El Milagro de Marcelino Pan Y Vino

Did you catch that?
(Brian saw the title of this post and asked, "So are you trying to go all GOP and reach out to your Hispanic contingent?" No, but perhaps I should go by Maria once in a while.  Just because.)

No, no pandering here.  The folks at Mission Pictures asked if I would like to review their new film El Milagro de Marcelino Pan Y Vino and I very happily agreed.  The film was released this past year and tells the story of a little boy named Marcelino who is abandoned as a newborn outside the doors of a Mexican monastery during the time of the Mexican revolution.  From what I understand the whole story is a remake of the 1955 film of the same name and is based on an old Mexican legend.  Marcelino is brought up in the monastery and the film depicts his life there as a mischievous little boy amidst the brothers.  Life there is happy yet their desire for peace is interrupted by the violent revolution.  During an attack Marcelino witnesses his best friend killed and dying in the arms of his mother.  He flees to the forbidden attic of the monastery and there he discovers a statue of Jesus.  It is here where a miracle takes place.  Moved by Marcelino's innocent faith and offerings of bread and wine the Lord speaks through the statue and ultimately fulfills Marcelino's deepest longing.

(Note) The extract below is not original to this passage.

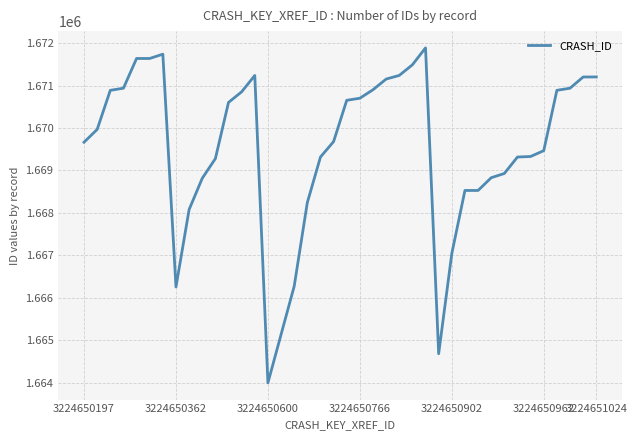

What is the minimum value shown in the chart?

1663999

I have to admit, I was a bit skeptical at first.  I don't often go for explicitly Catholic or Christian films because they often contain, shall we say, less skilled acting and writing.  I say that regretfully, of course.  But there is a reason this film received Best Director at both the Mirabile Dictu Catholic Film Festival and the Vatican Film Festival in 2011.  It also received five doves from The Dove Foundation.  

I found the film to be incredibly well done and professional, a work of art that is decidedly skilled yet unashamedly Catholic.  The movie is in Spanish and even with the subtitles I found it a compelling and an extremely well directed film.  The acting is believable, the story is charming, and I was drawn into the characters and plot much more than I was expecting.  At one point I was in tears, moved by the heartbreak of the mother of Marcelino's friend Enrique.   At others I was laughing out loud, especially during the scenes of the friars with the baby and then of their attempts to raise a mischievous little boy!  Even the portrayal of the speaking statue which I was sort of bracing myself to be rather cheesy was not and I found myself wanting to be in that attic with little Marcelino experiencing the miracle.  

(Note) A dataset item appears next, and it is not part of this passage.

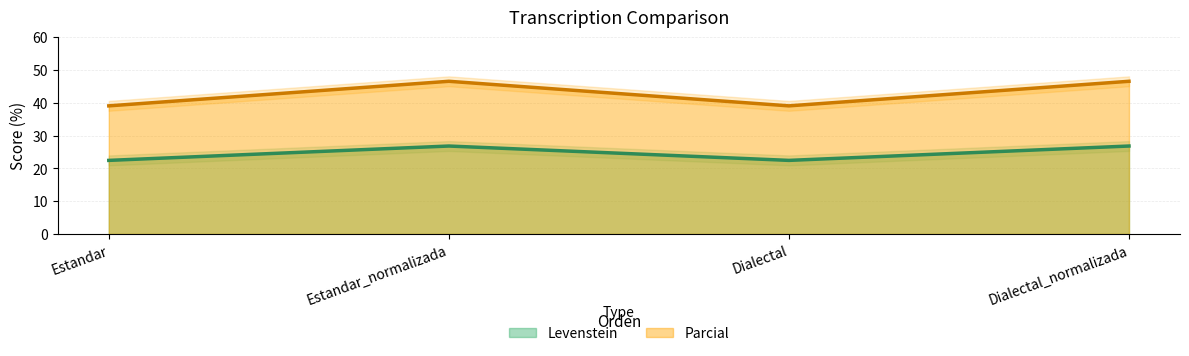

What is the label of the 3rd point from the left?

Dialectal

Marcelino's character is adorable and his antics and personality and impishness with the monks is delightful.  He did tend to mumble, which irked me a little bit, but I suppose that may even make it more believable (how often have I told my own children not to mumble?) and considering I was relying on subtitles anyway, it didn't affect my overall experience of the film much.  At the end of the film I was hoping it would continue with the story but I think the director probably made the best choice to end it where he did.  I always do that when I enter into a good book or movie, though.  Who doesn't want the story to keep going?

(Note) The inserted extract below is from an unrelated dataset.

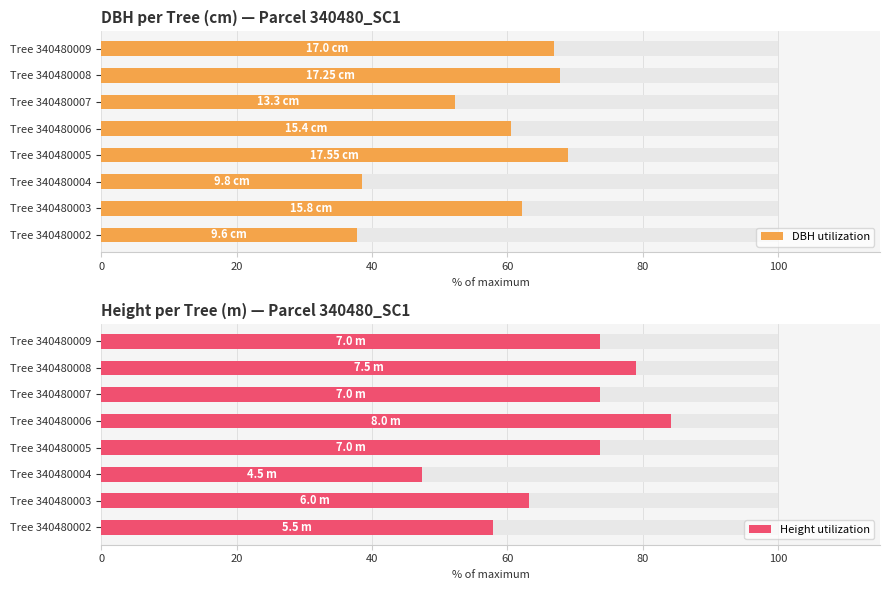

Reading left to right, transcribe all the data shown in this chart.

DBH utilization: 37.7	62.1	38.5	69.0	60.5	52.3	67.8	66.8
Height utilization: 57.9	63.2	47.4	73.7	84.2	73.7	78.9	73.7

I would definitely recommend El Milagro as a compelling and inspirational film, though I would definitely warn that it is not for young children.  The story itself contains ideas and plot lines that are too complex for a younger child.  There are several violent scenes as well as a non-graphic birth scene.  I would think that it would have to wait until at least 12 years of age to be appropriate.  For those who are interested, you can purchase the film at the film website www.elmilagrodemarcelino.com.  
Tell them Maria sent you :)

1 comment

  1. Looks good! I will have to check it out . . . I saw the black and white version YEARS ago and do not remember it very well.